GOAL OF THE EXERCISE - In the data that follows, every line containing the word "moved" should be returned.

INPUT DATA -
————
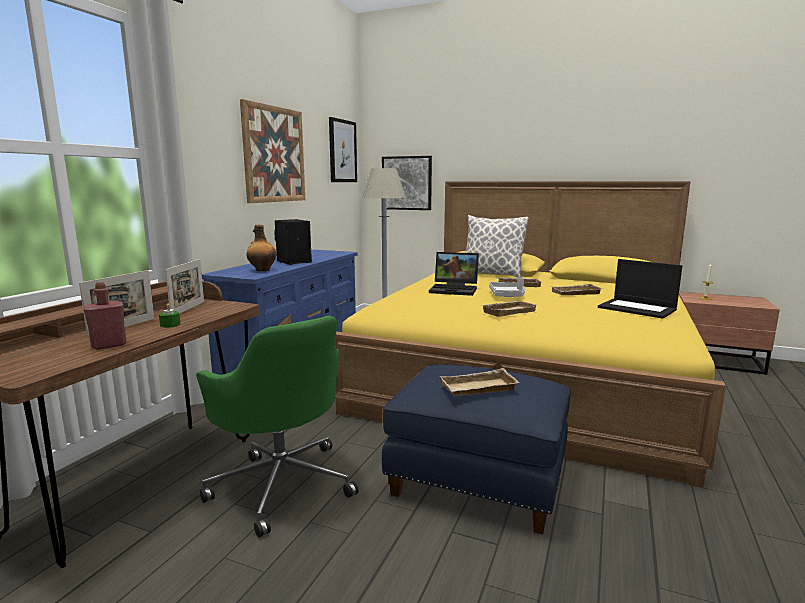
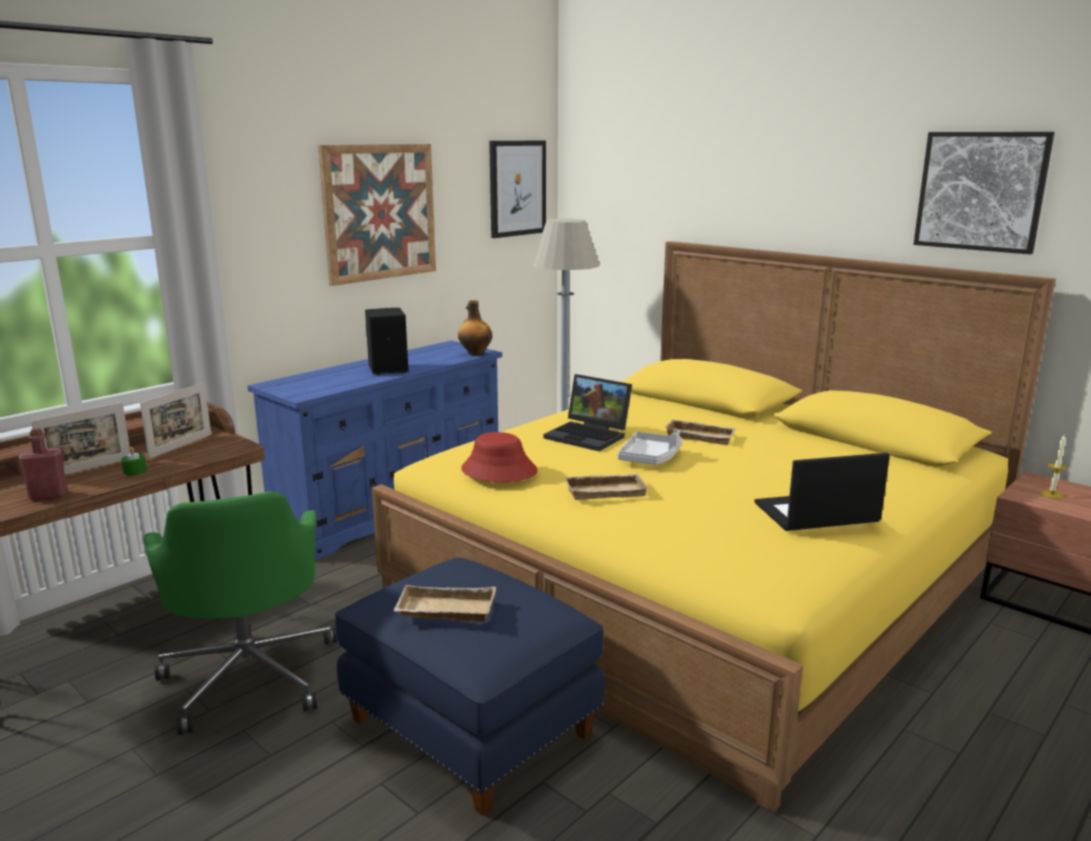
camera: 20 degrees right, 5 degrees up
bottle [246,225,276,271] -> bottle moved to [458,300,492,356]
picture [382,156,432,210] -> picture moved to [913,132,1055,254]
pillow [465,215,529,277] -> none
beige tray [551,283,603,295] -> none
laptop [598,259,682,319] -> laptop turned 105 degrees clockwise [754,453,890,531]
none -> red hat [461,432,538,482]

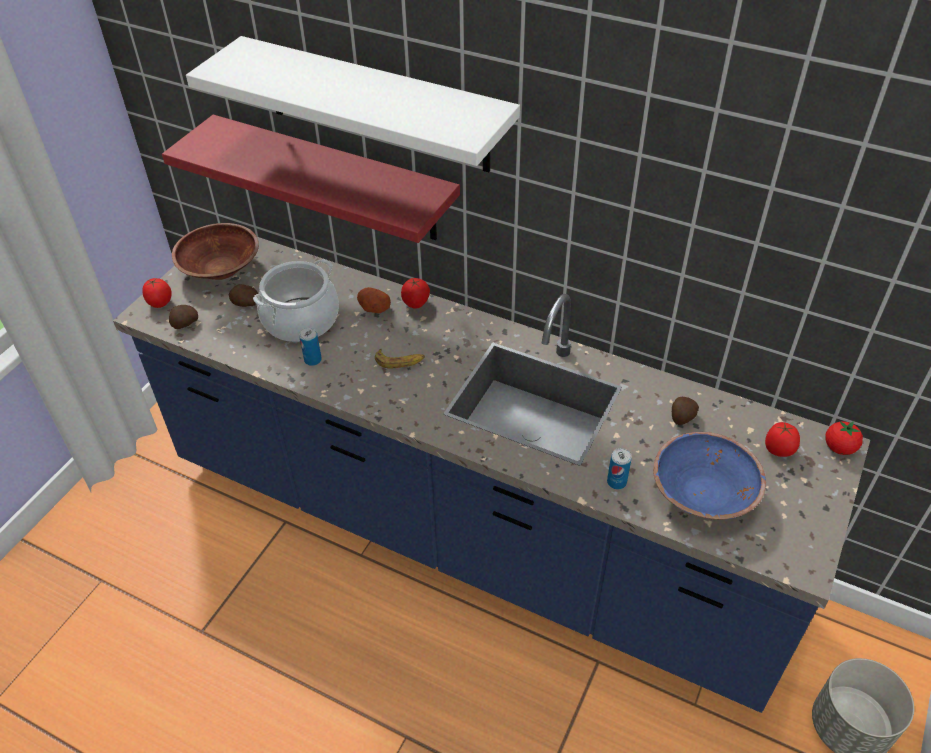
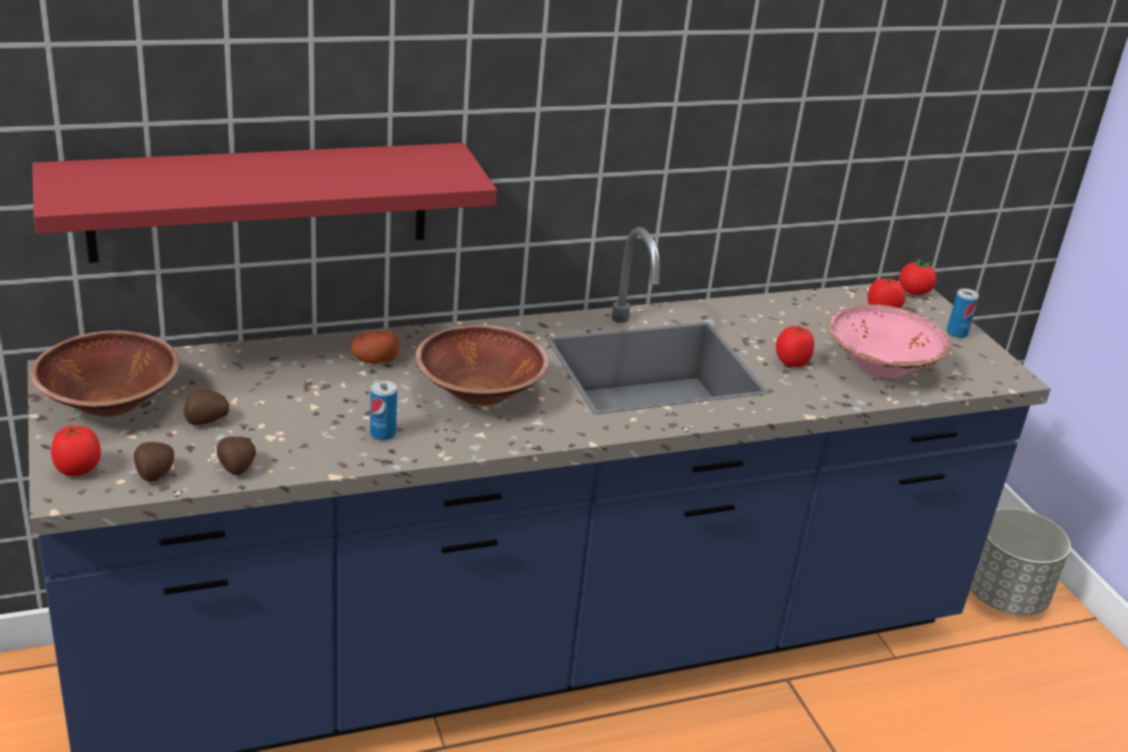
camera: 50 degrees left, 15 degrees down
white shelf [186,36,520,172] -> none
cooking pot [253,259,339,342] -> none
banana [375,348,425,369] -> brown bowl [416,325,549,406]
tomato [401,278,430,309] -> tomato moved to [776,326,814,367]
can [607,448,632,489] -> can moved to [947,288,979,338]
blue bowl [653,432,766,520] -> pink bowl [828,305,951,378]
potato [672,397,699,425] -> potato moved to [217,436,256,475]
————
RESPONSE TO THIS EXERCISE -
bottle [246,225,276,271] -> bottle moved to [458,300,492,356]
picture [382,156,432,210] -> picture moved to [913,132,1055,254]
tomato [401,278,430,309] -> tomato moved to [776,326,814,367]
can [607,448,632,489] -> can moved to [947,288,979,338]
potato [672,397,699,425] -> potato moved to [217,436,256,475]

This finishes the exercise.